[Dataset excerpts]
────────────────────────────────────────
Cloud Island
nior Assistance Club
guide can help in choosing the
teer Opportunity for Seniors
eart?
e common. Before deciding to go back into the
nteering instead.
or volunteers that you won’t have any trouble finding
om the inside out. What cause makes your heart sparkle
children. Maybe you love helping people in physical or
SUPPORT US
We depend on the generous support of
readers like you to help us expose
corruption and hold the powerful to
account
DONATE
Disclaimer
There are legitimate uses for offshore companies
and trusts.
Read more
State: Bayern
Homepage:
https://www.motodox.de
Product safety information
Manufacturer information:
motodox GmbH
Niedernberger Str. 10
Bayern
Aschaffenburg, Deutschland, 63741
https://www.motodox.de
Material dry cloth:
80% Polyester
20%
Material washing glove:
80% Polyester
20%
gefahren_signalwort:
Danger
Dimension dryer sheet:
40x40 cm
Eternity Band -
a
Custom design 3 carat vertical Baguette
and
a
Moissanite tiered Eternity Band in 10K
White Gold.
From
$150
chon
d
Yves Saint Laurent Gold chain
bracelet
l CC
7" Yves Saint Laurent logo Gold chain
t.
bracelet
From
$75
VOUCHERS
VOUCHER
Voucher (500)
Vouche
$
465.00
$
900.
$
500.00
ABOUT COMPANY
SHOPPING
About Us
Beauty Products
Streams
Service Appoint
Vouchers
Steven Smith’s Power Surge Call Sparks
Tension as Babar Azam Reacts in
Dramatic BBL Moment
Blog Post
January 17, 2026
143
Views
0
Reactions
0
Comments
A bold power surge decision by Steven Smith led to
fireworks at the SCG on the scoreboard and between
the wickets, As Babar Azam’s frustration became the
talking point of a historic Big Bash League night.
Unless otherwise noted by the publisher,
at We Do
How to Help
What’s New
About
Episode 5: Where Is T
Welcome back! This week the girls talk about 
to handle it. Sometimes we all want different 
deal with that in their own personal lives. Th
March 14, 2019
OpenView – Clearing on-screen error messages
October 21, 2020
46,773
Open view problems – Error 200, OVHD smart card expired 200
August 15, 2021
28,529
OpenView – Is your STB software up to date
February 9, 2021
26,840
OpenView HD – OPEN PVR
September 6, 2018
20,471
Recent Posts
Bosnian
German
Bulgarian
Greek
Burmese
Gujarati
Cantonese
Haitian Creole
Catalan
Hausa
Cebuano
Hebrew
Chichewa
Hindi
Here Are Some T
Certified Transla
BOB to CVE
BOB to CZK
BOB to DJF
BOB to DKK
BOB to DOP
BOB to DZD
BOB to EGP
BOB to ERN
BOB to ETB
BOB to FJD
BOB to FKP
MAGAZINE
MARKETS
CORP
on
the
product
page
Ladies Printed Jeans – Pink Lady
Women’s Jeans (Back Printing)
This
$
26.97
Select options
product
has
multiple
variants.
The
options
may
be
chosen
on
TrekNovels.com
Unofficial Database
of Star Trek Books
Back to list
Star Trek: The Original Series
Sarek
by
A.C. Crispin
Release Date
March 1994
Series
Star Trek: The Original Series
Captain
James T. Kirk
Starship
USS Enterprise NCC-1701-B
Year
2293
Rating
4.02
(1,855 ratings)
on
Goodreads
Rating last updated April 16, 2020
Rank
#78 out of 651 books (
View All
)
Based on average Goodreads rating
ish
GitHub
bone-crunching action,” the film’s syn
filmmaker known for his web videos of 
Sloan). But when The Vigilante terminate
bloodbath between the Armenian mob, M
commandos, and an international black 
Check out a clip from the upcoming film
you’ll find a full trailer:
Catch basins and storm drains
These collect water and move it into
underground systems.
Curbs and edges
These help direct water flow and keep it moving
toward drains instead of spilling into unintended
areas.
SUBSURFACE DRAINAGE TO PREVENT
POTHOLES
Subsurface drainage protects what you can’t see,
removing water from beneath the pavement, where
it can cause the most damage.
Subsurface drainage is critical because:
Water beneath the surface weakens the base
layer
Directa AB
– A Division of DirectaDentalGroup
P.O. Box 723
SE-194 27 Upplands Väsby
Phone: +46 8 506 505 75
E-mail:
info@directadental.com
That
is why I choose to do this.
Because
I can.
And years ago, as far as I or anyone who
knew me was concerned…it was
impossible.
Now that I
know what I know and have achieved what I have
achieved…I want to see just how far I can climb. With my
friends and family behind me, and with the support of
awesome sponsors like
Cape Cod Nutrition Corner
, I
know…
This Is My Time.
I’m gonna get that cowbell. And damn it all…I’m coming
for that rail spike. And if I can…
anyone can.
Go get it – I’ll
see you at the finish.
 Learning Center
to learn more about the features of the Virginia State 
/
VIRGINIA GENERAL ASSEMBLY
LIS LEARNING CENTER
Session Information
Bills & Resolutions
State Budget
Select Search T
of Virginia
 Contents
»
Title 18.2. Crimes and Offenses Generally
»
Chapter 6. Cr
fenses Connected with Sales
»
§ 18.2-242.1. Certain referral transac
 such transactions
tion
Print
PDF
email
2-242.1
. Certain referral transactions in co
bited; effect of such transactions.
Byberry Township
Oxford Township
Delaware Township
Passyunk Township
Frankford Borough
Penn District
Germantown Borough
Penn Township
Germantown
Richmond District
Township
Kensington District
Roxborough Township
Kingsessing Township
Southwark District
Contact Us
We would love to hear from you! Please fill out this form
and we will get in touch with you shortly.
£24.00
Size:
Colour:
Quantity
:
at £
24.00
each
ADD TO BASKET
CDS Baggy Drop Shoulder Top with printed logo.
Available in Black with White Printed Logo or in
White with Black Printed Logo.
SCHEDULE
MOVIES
────────────────────────────────────────
• **Task objective**:
Beginning with the line that has "White Gold." and ending with the line that has "February 9, 2021", set down the lines above exactly and include no others.

• **Result of this exercise**:
White Gold.
From
$150
chon
d
Yves Saint Laurent Gold chain
bracelet
l CC
7" Yves Saint Laurent logo Gold chain
t.
bracelet
From
$75
VOUCHERS
VOUCHER
Voucher (500)
Vouche
$
465.00
$
900.
$
500.00
ABOUT COMPANY
SHOPPING
About Us
Beauty Products
Streams
Service Appoint
Vouchers
Steven Smith’s Power Surge Call Sparks
Tension as Babar Azam Reacts in
Dramatic BBL Moment
Blog Post
January 17, 2026
143
Views
0
Reactions
0
Comments
A bold power surge decision by Steven Smith led to
fireworks at the SCG on the scoreboard and between
the wickets, As Babar Azam’s frustration became the
talking point of a historic Big Bash League night.
Unless otherwise noted by the publisher,
at We Do
How to Help
What’s New
About
Episode 5: Where Is T
Welcome back! This week the girls talk about 
to handle it. Sometimes we all want different 
deal with that in their own personal lives. Th
March 14, 2019
OpenView – Clearing on-screen error messages
October 21, 2020
46,773
Open view problems – Error 200, OVHD smart card expired 200
August 15, 2021
28,529
OpenView – Is your STB software up to date
February 9, 2021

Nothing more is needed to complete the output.